A. Wiese, Ägyptische Kunst im Antikenmuseum Basel und Sammlung Ludwig, Basel, 1998, no. 71.
A. Wiese, Antikenmuseum Basel und Sammlung Ludwig. Die Ägyptische Abteilung, Mainz, 2001, no. 118.
This finely detailed lion lies with hind legs to the right and tail held over its back. A luxurious curling mane surrounds its characterful face which has the unusual feature of mouth open, apparently holding something, perhaps its prey, in its jaws, the remains of which fall down on the left side. Lions with open mouths are rare and were thought to be unknown in Egyptian art before the Persian Period. On each shoulder of this lion is a cartouche, one of the Nomen and the other the Prenomen of the Late Period Pharaoh Nekau.

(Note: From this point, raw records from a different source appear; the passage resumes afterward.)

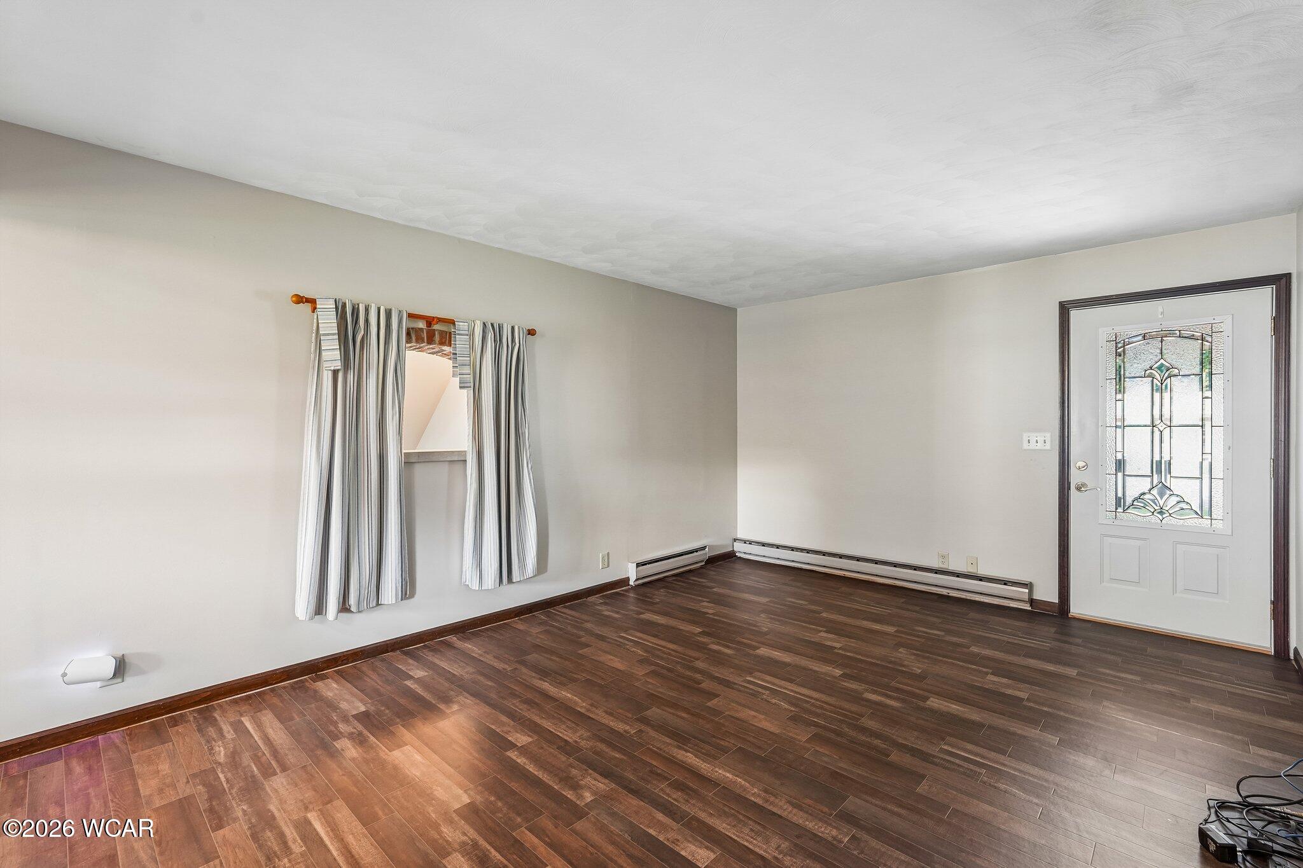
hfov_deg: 96.7
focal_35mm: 16
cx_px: 652
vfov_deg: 73.7
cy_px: 434
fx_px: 579
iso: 400
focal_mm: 16
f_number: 8
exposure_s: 1/4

Nekau II Wahemibre (610-595 B.C.) was the third Pharaoh of the 26th Dynasty, and the son of Psamtek I. According to the ancient Greek historian Herodotus he despatched an expedition that circumnavigated Africa, and he began the construction of a canal from the Nile to the Red Sea. Herodotus writes: “…a hundred and twenty thousand Egyptians perished in the digging of it. During the course of excavations, Necos ceased from the work, being stayed by a prophetic utterance that he was toiling beforehand for the barbarian. The Egyptians call all men of other languages barbarian”. (Herodotus, II, ch. 158). It was subsequently completed by the Achaemenid King Darius I.